Low Berries Of the Northern Woodlands
Appearance: These red, blue, yellow or white, nutritious but mostly blah flavored berries grow low to the ground in the woods of the North country. Bunchberries are a red stone fruit, borne in a cluster atop a whorl of six leaves. Easy to pick, but hard to separate tasteless pulp from seed. Cloudberry, found from the Arctic to New England, grows much the same as red bunchberry but with yellow fruit. Wintergreen or checkerberry of eastern and midwestern north woods ripens in fall and improves with freezing. A relative, creeping snowberry, is white, oval and grows on stems covered with tiny evergreen leaves. Bearberries of the Rockies and North are red and mealy, with colorful leaves used as a ceremonial tobacco by Native Peoples.

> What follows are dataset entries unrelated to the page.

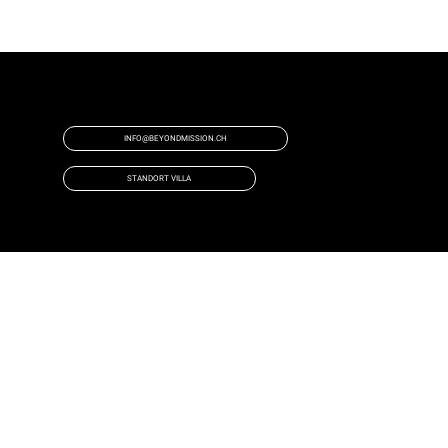
HAST DU NOCH FRAGEN?
DANN MELDE DICH BEI UNS!
INFO@BEYONDMISSION.CH
STANDORT VILLA
COPYRIGHT 2023©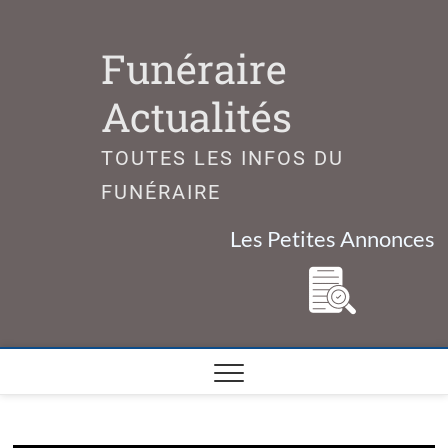
Skip
to
Funéraire
content
Actualités
TOUTES LES INFOS DU
FUNÉRAIRE
Les Petites Annonces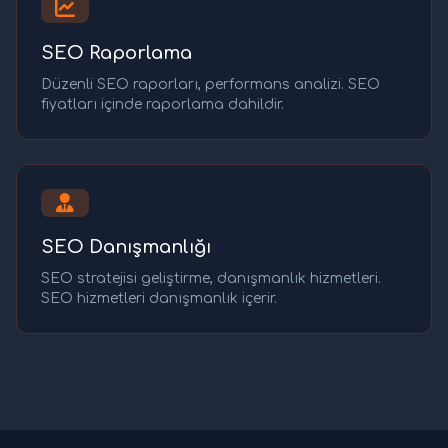
SEO Raporlama
Düzenli SEO raporları, performans analizi. SEO
fiyatları içinde raporlama dahildir.
SEO Danışmanlığı
SEO stratejisi geliştirme, danışmanlık hizmetleri.
SEO hizmetleri danışmanlık içerir.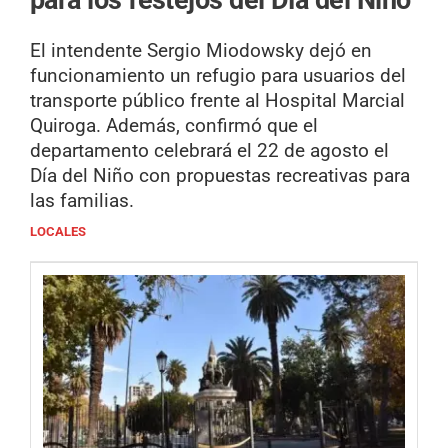
El intendente Sergio Miodowsky dejó en
funcionamiento un refugio para usuarios del
transporte público frente al Hospital Marcial
Quiroga. Además, confirmó que el
departamento celebrará el 22 de agosto el
Día del Niño con propuestas recreativas para
las familias.
LOCALES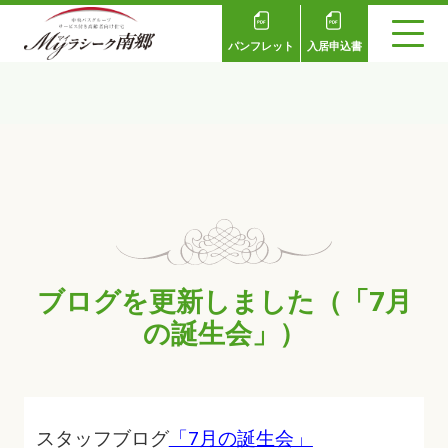
パンフレット
入居申込書
ブログを更新しました（「7月
の誕生会」）
スタッフブログ
「7月の誕生会」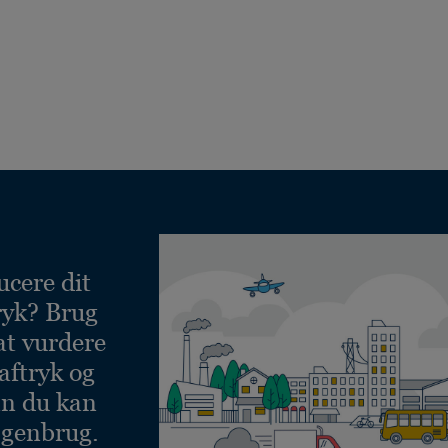
ucere dit
ryk? Brug
at vurdere
aftryk og
an du kan
 genbrug.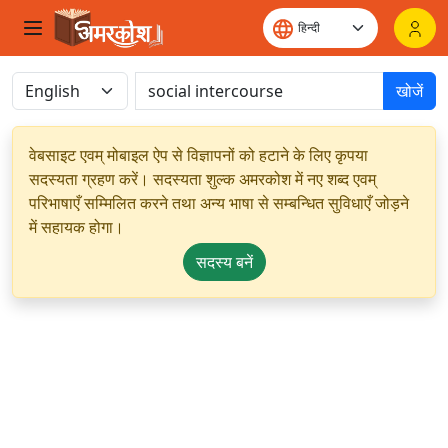
खोजें
वेबसाइट एवम् मोबाइल ऐप से विज्ञापनों को हटाने के लिए कृपया
सदस्यता ग्रहण करें। सदस्यता शुल्क अमरकोश में नए शब्द एवम्
परिभाषाएँ सम्मिलित करने तथा अन्य भाषा से सम्बन्धित सुविधाएँ जोड़ने
में सहायक होगा।
सदस्य बनें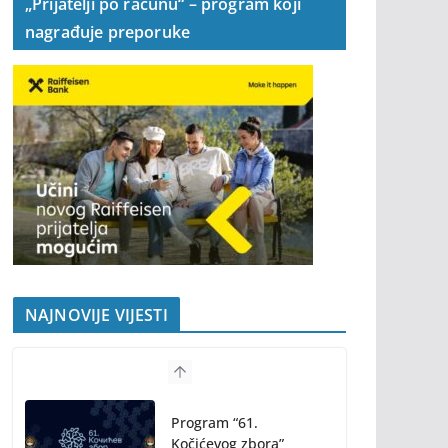
„Prijatelji po računu“ – program koji
nagrađuje preporuke
NAJNOVIJE VIJESTI
Program “61.
Kočićevog zbora”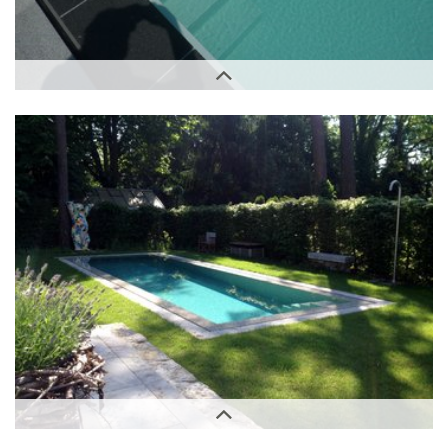
Außenbereich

Location: All across the U.S. Canadian border, throughout inland Maine and north.
Season: Most ripen in fall; many persist into winter.
Warnings: Many species; a field guide is essential to identify absolutely. But no toxic look-alikes.

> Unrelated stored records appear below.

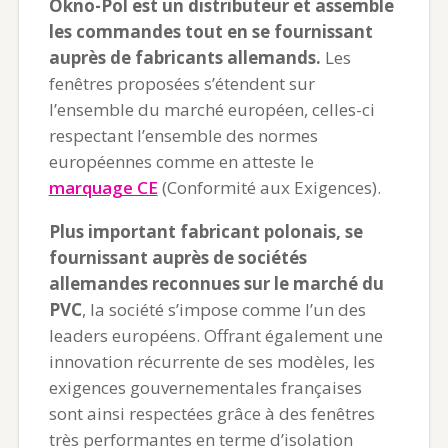
Okno-Pol est un distributeur et assemble
les commandes tout en se fournissant
auprès de fabricants allemands.
Les
fenêtres proposées s’étendent sur
l’ensemble du marché européen, celles-ci
respectant l’ensemble des normes
européennes comme en atteste le
marquage CE
(Conformité aux Exigences).
Plus important fabricant polonais, se
fournissant auprès de sociétés
allemandes reconnues sur le marché du
PVC
, la société s’impose comme l’un des
leaders européens. Offrant également une
innovation récurrente de ses modèles, les
exigences gouvernementales françaises
sont ainsi respectées grâce à des fenêtres
très performantes en terme d’isolation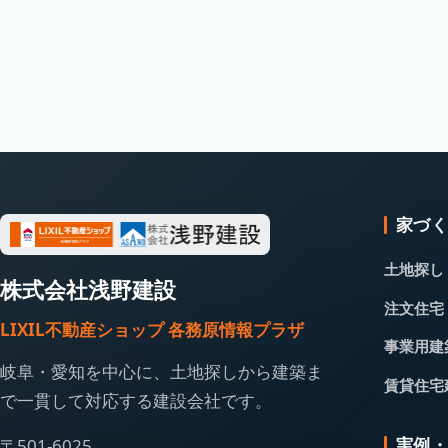
家づ
土地探し
株式会社浅野建設
注文住宅
LIXIL不動産ショップ 各務原情報プラザ
事業用建
岐阜・愛知を中心に、土地探しから建築ま
賃貸住宅
で一貫して対応する建設会社です。
実例
〒501-6025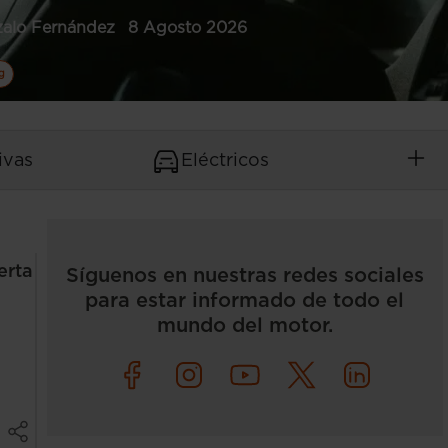
alo Fernández
8 Agosto 2026
g
ivas
Eléctricos
erta
Síguenos en nuestras redes sociales
para estar informado de todo el
mundo del motor.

Evergreens, Junipers and Yew
Appearance: Red or blue berries growing along branches of evergreen (needled) trees or shrubs. American yew produces attractive, three-eighths-inch, urn-shaped red fruit with a sweet pulp and poison seeds. Western junipers produce dusty blue fruit that look like blueberries.

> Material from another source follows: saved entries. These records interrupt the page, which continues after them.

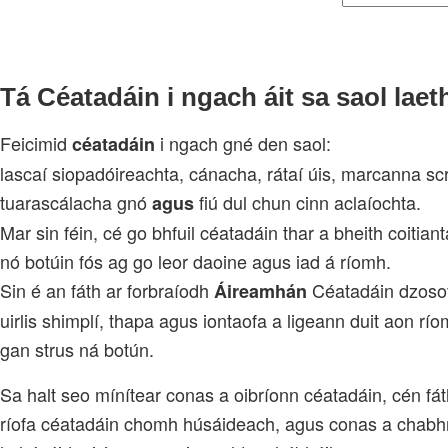
Tá Céatadáin i ngach áit sa saol laet
Feicimid
i ngach gné den saol:
céatadáin
lascaí siopadóireachta, cánacha, rátaí úis, marcanna scrúd
tuarascálacha gnó
fiú dul chun cinn aclaíochta.
agus
Mar sin féin, cé go bhfuil céatadáin thar a bheith coitian
nó botúin fós ag go leor daoine agus iad á ríomh.
Sin é an fáth ar forbraíodh
Céatadáin dzoso
Áireamhán
uirlis shimplí, thapa agus iontaofa a ligeann duit aon 
gan strus ná botún.
Sa halt seo mínítear conas a oibríonn céatadáin, cén fáth 
ríofa céatadáin chomh húsáideach, agus conas a chabhra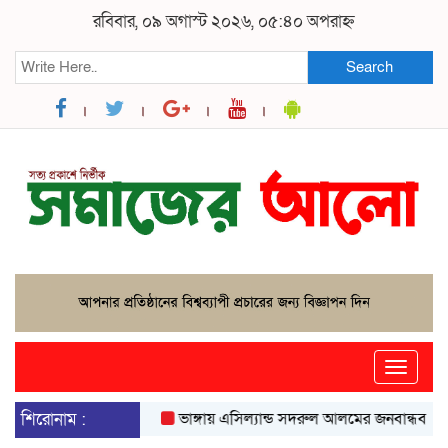
রবিবার, ০৯ অগাস্ট ২০২৬, ০৫:৪০ অপরাহ্ন
Search
Toggle
naviga
শিরোনাম :
ভাঙ্গায় এসিল্যান্ড সদরুল আলমের জনবান্ধব উদ্যোগে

Location: Yew is a common foundation plant that can be spread anywhere. Junipers grow in California and in portions of the mountain West.
Season: Summer to early winter.
Warnings: Though the fruit looks tempting, yew is best avoided except as an emergency food. Never swallow a seed. Juniper berries are never toxic, but some species contain so much resin they are unpalatable. Utah, California and Rocky Mountain junipers are the good ones. A regional field guide will confirm edibility.
Other Wild Berries
Barberry, the common foundation plant is spread by birds and grows wild in many places. Its familiar, downdrooping, hard red fruit is sour but edible when cooked with sugar. Hawthorn trees produce a mini-apple that is sweetened by frost. Wild (seedling) apples escaped from orchards and wild native plums grow everywhere in the woods. On ocean dunes you'll find sea plums, sea grapes, rose hips and other edible berries. Take a field guide wherever you go. And in areas of unusual plant life—deserts, mountains, ocean rims—pick up a local guide so you can feast safely on nature's bounty of berries. They're free for the picking practically anywhere you wander.